Here is another little story of a moment I am certainly soaking up. I am noticing that after over 4 years of using value based parenting, my kids are coming to the age where I am staring to see the fruit bloom. Ya see, value based parenting isn’t simply about getting a child’s behavior under “control.” It is about instilling healthy, strong guiding principles in them, to help them make wise choices on their own. It is about teaching them to think for themselves and to make choices for themselves that they will benefit from the rest of their lives.
Well, Josh made a comment to Kate the other day that I LOVED hearing. Kate had a consequence of teaching the family a lesson. This is a consequence we use often, the kids have to write up a lesson concerning their recent behavior and teach it to the family. Well Kate had to teach why it was important to go to school and was struggling a bit. I told her to ask Josh for some help. I like to encourage them to help each other. Josh read her lesson and said,
“Well Kate, ya know how mom is always talking about “Fear Motivators” and “Love Motivators.” It seems like you have a lot of “Fear Motivators” to go to school. You may want to think of some “Love Motivators.” That is my idea.”

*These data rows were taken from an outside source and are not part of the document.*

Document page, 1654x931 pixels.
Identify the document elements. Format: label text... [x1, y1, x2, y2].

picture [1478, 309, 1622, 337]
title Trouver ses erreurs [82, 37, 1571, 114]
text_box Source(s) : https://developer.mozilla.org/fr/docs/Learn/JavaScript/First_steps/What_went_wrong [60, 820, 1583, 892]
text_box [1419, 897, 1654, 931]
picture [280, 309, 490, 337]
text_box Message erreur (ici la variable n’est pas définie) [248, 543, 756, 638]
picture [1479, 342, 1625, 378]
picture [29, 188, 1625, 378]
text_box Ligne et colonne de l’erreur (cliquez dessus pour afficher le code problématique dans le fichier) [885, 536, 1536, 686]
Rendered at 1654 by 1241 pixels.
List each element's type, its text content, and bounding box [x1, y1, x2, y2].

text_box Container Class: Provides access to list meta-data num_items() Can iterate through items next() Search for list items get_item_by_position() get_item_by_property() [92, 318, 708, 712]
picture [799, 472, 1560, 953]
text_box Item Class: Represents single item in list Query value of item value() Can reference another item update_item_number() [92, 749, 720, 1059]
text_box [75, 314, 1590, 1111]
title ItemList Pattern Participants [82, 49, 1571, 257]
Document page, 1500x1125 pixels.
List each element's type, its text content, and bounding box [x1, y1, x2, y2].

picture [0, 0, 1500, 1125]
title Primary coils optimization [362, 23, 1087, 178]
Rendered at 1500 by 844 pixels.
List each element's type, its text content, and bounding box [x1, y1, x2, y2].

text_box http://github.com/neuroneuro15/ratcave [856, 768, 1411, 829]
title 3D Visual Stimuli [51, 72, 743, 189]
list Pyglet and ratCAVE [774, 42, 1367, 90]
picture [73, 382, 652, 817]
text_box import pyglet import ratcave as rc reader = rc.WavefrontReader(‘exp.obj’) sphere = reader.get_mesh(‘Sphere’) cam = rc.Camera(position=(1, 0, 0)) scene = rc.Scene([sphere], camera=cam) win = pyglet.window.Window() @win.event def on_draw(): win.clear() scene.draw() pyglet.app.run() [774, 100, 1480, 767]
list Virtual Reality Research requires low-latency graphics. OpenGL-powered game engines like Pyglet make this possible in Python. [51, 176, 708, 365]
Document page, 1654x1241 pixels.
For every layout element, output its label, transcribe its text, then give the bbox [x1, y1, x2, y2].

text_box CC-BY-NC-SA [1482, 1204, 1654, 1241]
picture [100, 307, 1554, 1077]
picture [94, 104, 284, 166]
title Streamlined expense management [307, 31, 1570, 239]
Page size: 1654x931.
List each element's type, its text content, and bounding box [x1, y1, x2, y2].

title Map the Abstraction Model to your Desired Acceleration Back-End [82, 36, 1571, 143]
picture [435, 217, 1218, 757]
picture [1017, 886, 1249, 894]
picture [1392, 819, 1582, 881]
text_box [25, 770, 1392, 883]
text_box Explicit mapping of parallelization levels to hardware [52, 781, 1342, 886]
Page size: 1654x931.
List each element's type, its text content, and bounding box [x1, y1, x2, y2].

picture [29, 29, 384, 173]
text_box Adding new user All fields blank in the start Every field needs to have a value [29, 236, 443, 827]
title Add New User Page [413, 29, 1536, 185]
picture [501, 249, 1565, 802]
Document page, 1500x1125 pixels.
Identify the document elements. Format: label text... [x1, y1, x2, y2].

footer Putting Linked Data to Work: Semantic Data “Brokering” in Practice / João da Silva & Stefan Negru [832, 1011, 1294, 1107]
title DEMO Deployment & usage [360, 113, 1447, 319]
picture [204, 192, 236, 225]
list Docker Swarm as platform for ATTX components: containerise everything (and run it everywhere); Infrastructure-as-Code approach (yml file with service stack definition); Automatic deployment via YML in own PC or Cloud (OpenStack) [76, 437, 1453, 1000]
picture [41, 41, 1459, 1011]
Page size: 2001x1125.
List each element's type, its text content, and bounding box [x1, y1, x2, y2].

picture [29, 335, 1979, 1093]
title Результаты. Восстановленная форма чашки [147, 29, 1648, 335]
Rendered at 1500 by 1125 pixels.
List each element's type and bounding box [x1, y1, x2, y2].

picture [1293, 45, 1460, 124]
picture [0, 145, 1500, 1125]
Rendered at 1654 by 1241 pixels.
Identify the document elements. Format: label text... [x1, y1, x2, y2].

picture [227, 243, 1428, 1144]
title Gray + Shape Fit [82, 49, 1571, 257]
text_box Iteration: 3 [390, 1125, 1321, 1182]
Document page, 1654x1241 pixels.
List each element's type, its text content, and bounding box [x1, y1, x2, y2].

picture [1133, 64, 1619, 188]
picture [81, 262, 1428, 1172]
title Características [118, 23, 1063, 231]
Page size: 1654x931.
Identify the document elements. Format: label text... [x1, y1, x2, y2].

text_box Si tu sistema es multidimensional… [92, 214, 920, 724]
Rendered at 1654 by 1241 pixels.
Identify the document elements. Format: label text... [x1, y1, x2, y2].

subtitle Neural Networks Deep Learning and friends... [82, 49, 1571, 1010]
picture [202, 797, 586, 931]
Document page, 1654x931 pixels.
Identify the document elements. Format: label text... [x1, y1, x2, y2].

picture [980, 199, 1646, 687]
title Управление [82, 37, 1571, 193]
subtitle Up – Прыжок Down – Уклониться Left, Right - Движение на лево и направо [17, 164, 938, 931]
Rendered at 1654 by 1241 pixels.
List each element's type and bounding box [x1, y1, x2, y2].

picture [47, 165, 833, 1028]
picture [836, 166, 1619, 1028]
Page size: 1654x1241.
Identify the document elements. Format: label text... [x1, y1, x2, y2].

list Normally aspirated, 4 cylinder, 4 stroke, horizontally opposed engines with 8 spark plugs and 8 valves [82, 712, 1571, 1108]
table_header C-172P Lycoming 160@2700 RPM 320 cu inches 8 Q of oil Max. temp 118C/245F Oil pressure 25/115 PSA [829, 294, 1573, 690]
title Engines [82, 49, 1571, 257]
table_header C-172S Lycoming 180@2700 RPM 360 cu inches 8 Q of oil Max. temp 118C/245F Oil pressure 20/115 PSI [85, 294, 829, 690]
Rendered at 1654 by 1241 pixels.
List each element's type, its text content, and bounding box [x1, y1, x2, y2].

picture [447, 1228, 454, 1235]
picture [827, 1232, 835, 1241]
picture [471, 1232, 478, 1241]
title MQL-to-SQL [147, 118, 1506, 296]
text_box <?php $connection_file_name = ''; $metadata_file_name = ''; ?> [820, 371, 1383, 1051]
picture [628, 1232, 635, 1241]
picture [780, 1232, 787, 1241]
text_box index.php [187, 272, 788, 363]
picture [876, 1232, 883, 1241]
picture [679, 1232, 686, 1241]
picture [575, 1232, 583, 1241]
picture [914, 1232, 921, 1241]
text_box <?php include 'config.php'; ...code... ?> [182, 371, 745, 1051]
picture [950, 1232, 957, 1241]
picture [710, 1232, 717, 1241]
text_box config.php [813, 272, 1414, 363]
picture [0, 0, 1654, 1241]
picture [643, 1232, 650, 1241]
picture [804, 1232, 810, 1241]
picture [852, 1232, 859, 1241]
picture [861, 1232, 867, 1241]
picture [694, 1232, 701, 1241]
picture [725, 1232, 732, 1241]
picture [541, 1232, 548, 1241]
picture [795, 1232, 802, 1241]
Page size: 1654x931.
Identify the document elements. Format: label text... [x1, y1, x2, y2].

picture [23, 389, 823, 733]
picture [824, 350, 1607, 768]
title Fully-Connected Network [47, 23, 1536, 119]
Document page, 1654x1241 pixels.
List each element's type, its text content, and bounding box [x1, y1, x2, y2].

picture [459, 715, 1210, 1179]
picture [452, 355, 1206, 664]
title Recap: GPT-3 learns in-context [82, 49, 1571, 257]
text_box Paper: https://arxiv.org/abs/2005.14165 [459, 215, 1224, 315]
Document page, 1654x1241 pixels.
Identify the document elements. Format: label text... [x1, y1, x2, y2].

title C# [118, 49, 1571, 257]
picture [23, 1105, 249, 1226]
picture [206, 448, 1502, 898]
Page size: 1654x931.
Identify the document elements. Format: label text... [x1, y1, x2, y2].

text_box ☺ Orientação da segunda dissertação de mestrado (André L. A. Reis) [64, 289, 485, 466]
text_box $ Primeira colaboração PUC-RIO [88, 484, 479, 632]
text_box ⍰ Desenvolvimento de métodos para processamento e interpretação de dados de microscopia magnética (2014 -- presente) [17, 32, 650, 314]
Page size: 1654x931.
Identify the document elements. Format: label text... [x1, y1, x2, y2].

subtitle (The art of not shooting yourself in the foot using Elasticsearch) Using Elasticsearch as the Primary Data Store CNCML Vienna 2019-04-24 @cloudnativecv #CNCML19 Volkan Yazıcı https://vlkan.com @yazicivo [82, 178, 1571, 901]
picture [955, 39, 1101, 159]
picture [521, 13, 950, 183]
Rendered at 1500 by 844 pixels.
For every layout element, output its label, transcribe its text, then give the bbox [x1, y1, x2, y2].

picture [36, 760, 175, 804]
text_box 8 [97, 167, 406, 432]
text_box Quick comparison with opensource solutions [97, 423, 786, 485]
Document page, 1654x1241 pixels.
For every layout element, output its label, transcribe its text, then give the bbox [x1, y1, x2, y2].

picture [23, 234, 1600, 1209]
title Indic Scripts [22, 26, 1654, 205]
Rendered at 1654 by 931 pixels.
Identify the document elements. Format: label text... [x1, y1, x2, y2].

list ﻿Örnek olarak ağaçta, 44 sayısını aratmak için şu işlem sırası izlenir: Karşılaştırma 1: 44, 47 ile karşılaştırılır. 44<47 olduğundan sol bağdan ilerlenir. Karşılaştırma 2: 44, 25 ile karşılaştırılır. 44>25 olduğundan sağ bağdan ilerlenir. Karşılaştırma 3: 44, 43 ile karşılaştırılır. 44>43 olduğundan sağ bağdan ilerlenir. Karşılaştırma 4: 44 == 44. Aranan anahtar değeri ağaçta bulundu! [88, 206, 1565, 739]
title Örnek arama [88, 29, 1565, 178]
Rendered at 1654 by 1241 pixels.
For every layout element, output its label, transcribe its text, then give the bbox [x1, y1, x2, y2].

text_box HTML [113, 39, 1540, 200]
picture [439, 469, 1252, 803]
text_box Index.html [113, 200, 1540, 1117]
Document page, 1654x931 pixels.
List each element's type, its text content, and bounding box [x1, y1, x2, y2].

Wow, I was amazed. Just to briefly explain, with value-based parenting we teach that love is a better long-term motivator. Using fear as a motivator isn’t effective long term because it breaks down over time. Been when you are motivated by Love, or in other words, motivated by values, since you are motivated by something you believe in, you are more likely to be successful in it.
So naturally I have been working to teach my kids this concept and it was cool for me to see that Josh was not only internalizing it, but also recognizing it in the situation at hand. Yay!!!!